Amrhein, D.E., Stephenson, D., and Thompson, L. (2024)
Presented at:
Ocean Sciences Meeting 2024This work describes and applies a novel inverse framework for identifying dominant atmospheric drivers of stochastic ocean variability. The approach, which is based on "balanced truncation" approaches to model reduction, combines statistics of atmospheric variability with dynamical constraints from the adjoint of an ocean general circulation model (OGCM) to derive atmospheric patterns optimized to excite variability in a specified ocean quantity of interest. We apply our analysis to the problem of upper ocean heat content (HC) variability in the North Atlantic Subpolar Gyre (SPG) using the adjoint of the MITgcm and atmospheric fluxes of buoyancy and momentum from the ECCOv4-r4 state estimate.

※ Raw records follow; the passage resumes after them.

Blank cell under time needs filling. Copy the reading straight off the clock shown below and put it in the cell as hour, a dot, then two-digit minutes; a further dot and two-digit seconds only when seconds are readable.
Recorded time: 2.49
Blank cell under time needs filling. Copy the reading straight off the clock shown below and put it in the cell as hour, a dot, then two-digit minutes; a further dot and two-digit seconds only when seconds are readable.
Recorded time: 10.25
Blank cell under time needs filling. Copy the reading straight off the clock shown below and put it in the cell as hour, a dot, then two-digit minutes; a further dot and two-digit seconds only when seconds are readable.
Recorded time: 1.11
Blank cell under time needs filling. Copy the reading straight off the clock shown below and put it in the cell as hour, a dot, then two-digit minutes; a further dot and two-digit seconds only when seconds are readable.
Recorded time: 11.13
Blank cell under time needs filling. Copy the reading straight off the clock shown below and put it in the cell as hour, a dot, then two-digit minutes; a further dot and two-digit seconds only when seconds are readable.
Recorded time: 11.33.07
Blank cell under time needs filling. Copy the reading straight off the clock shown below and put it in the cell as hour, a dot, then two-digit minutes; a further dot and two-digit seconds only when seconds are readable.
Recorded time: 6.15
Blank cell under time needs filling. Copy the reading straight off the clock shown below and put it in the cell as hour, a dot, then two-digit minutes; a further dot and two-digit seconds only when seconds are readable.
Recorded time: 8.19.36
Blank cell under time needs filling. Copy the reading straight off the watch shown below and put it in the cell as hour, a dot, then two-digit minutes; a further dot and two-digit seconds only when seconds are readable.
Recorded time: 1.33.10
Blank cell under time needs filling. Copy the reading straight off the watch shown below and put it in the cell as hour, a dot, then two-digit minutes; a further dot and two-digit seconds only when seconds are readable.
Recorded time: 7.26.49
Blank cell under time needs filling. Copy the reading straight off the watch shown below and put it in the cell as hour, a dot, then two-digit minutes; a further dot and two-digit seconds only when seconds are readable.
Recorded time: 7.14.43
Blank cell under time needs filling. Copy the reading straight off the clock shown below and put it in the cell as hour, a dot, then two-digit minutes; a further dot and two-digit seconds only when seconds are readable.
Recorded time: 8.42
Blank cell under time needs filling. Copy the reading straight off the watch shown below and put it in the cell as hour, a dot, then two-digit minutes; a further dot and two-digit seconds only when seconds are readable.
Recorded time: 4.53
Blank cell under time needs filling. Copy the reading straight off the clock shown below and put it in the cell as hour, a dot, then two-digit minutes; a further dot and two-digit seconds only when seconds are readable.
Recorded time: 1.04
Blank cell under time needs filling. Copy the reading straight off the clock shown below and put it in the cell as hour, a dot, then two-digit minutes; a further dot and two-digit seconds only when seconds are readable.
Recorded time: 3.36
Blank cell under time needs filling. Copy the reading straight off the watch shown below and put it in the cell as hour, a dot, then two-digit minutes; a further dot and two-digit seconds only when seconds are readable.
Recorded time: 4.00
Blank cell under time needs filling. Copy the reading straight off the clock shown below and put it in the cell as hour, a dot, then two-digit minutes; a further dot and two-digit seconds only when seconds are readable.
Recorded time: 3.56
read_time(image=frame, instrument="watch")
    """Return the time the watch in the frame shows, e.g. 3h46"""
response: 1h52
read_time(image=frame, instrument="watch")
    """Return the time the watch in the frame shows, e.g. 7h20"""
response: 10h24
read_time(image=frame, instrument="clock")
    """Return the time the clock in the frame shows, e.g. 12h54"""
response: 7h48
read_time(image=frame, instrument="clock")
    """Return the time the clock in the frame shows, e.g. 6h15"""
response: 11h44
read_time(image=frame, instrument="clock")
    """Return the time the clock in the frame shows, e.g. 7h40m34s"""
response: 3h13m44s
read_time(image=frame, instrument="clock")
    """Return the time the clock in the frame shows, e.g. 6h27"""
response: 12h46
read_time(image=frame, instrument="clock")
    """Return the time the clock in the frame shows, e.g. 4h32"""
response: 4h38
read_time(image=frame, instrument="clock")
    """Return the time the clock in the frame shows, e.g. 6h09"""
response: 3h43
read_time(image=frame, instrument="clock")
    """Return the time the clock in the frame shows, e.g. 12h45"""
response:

Initial principal components analyses reveal a range of spatiotemporal flux patterns over the North Atlantic during 1992-2017, as well as a diversity of potential ocean dynamical pathways by which fluxes might contribute to SPG HC variability. However, by combining flux statistics and adjoint sensitivities in a dynamics-weighted principal components approach, we find a highly reduced subset of atmospheric patterns that is responsible for driving SPG HC variability, each with a distinct mechanism for driving variability. By perturbing the ECCOv4-r4 state estimate, we illustrate these mechanisms and show that they are effective in a nonlinear ocean model. Consistent with previous studies, we find evidence of a leading role for local fluxes associated with the North Atlantic Oscillation in driving SPG HC variability. This technique is applicable across a range of problems in order to discover atmospheric modes responsible for driving the ocean.